**EXERCISE DETAILS:** Search the data for "CRUD". Return each matching line.

**GIVEN DATA:**
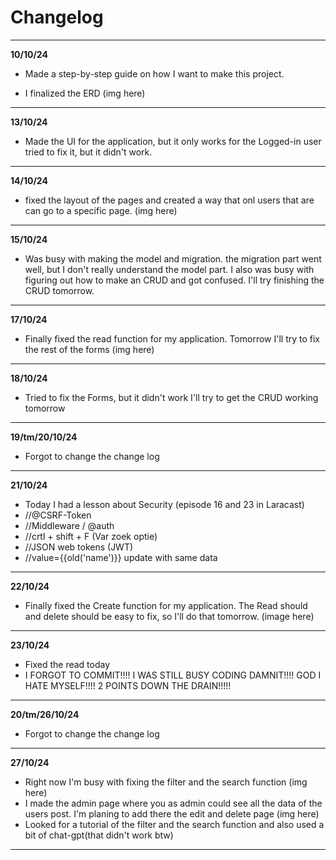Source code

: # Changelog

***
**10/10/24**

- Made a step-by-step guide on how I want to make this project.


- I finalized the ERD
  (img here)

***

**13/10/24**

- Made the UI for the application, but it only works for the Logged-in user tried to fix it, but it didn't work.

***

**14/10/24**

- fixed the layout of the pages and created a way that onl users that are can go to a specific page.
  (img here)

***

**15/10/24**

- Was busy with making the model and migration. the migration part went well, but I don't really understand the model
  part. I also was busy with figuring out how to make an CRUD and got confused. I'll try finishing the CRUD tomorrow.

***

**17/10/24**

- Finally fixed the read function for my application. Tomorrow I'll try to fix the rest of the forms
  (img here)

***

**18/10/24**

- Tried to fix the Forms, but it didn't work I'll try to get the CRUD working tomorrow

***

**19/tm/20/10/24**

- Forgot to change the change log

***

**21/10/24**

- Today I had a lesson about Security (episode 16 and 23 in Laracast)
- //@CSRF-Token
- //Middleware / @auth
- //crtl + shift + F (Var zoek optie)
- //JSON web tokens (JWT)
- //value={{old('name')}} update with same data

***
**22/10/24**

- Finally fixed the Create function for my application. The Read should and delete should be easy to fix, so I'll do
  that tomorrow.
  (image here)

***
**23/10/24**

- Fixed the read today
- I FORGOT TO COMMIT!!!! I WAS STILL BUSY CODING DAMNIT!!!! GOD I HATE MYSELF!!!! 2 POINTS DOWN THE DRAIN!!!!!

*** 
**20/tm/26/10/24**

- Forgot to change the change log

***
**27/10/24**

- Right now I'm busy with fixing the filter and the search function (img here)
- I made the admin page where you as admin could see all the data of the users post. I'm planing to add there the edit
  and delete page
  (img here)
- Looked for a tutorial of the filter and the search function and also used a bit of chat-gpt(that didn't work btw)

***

...

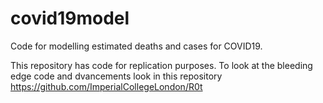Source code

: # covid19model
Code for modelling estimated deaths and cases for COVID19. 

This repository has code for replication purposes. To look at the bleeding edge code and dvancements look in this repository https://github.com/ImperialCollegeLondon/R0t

==

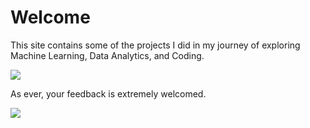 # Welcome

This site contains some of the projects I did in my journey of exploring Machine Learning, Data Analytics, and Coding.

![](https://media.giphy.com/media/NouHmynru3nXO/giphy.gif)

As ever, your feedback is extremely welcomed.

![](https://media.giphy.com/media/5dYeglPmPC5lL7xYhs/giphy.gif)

**EXERCISE SOLUTION:**
  part. I also was busy with figuring out how to make an CRUD and got confused. I'll try finishing the CRUD tomorrow.
- Tried to fix the Forms, but it didn't work I'll try to get the CRUD working tomorrow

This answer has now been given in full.